> Aim of the exercise: Your task is to repeat the entries word for word while leaving out the pictures.

> Records for the exercise:

=-=-=-=-=

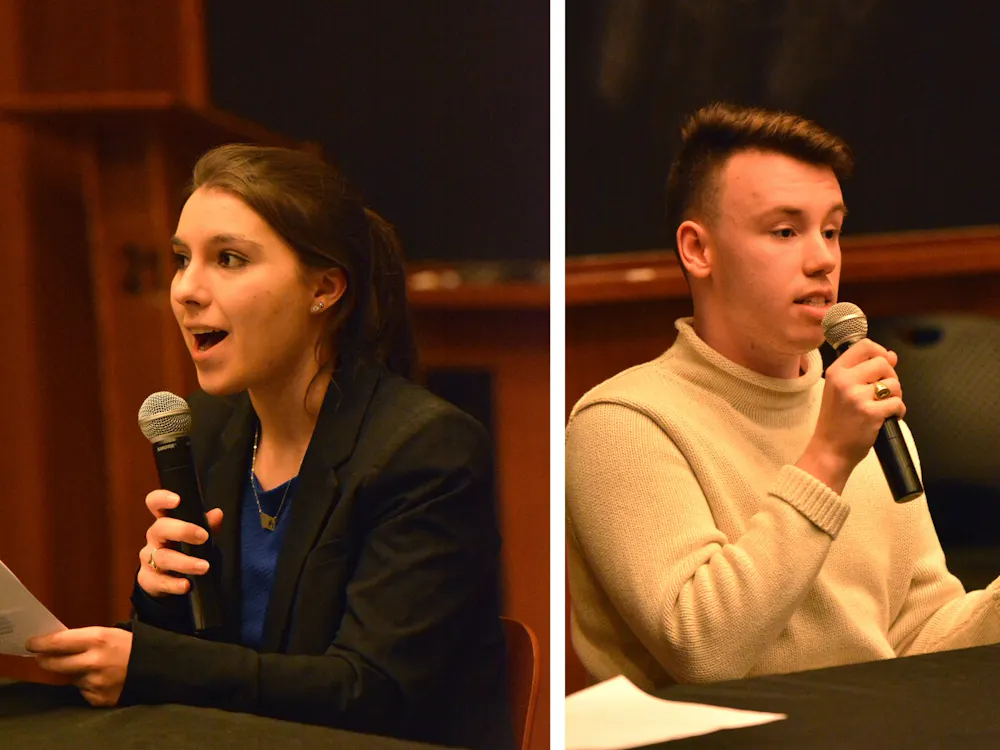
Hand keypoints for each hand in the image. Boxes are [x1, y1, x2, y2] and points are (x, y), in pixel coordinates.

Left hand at [27, 627, 131, 706]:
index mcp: (98, 639)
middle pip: (54, 664)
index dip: (40, 643)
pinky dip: (87, 685)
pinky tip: (102, 679)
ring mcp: (95, 682)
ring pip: (70, 678)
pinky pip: (82, 691)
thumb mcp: (109, 633)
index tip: (31, 644)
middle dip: (45, 660)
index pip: (58, 642)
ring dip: (74, 672)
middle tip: (42, 657)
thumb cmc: (130, 646)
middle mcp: (94, 661)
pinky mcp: (98, 698)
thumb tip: (55, 644)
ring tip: (92, 667)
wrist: (156, 668)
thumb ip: (82, 639)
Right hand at [137, 489, 223, 597]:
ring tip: (204, 567)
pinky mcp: (148, 579)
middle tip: (204, 537)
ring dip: (185, 562)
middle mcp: (154, 537)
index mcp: (165, 521)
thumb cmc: (185, 551)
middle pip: (160, 528)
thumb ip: (208, 526)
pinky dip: (174, 584)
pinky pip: (159, 581)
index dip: (162, 498)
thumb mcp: (198, 537)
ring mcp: (148, 558)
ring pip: (163, 557)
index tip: (177, 500)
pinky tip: (187, 586)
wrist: (166, 582)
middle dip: (182, 531)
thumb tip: (217, 513)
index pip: (155, 503)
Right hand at [798, 338, 905, 492]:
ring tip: (883, 407)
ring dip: (895, 396)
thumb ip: (864, 371)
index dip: (880, 352)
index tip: (883, 364)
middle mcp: (844, 381)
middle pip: (883, 363)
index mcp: (836, 372)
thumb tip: (891, 355)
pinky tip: (887, 418)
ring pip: (894, 384)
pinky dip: (898, 412)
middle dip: (891, 377)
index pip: (864, 346)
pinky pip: (898, 403)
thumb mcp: (841, 390)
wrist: (829, 450)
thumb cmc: (836, 421)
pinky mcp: (870, 413)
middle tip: (883, 393)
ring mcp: (856, 397)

=-=-=-=-=

> Result:
Hand keypoints for each hand in the image. Boxes are [x1, y1, x2, y2] and points are (x, y), in pixel coordinates.

Left hand at [27, 627, 131, 706]:
index mcp: (98, 639)
middle pip: (54, 664)
index dip: (40, 643)
pinky dip: (87, 685)
pinky tip: (102, 679)
ring mcp: (95, 682)
ring pip: (70, 678)
pinky pip: (82, 691)
thumb mcp: (109, 633)
index tip: (31, 644)
middle dip: (45, 660)
index pip: (58, 642)
ring dip: (74, 672)
middle tip: (42, 657)
thumb cmc: (130, 646)
middle mcp: (94, 661)
pinky mcp: (98, 698)
thumb tip: (55, 644)
ring tip: (92, 667)
wrist: (156, 668)
thumb ip: (82, 639)
Right hand at [137, 489, 223, 597]:
ring tip: (204, 567)
pinky mcp: (148, 579)
middle tip: (204, 537)
ring dip: (185, 562)
middle mcp: (154, 537)
index mcp: (165, 521)
thumb cmc: (185, 551)
middle pip: (160, 528)
thumb ip: (208, 526)
pinky dip: (174, 584)
pinky pip: (159, 581)
index dip: (162, 498)
thumb mcp: (198, 537)
ring mcp: (148, 558)
ring pip: (163, 557)
index tip: (177, 500)
pinky tip: (187, 586)
wrist: (166, 582)
middle dip: (182, 531)
thumb tip: (217, 513)
index pip: (155, 503)
Right hand at [798, 338, 905, 492]:
ring tip: (883, 407)
ring dip: (895, 396)
thumb ip: (864, 371)
index dip: (880, 352)
index tip: (883, 364)
middle mcp: (844, 381)
middle pip: (883, 363)
index mcp: (836, 372)
thumb tip: (891, 355)
pinky tip: (887, 418)
ring pip: (894, 384)
pinky dip: (898, 412)
middle dip: (891, 377)
index pip: (864, 346)
pinky pip: (898, 403)
thumb mcp: (841, 390)
wrist: (829, 450)
thumb cmc: (836, 421)
pinky mcp: (870, 413)
middle tip: (883, 393)
ring mcp: (856, 397)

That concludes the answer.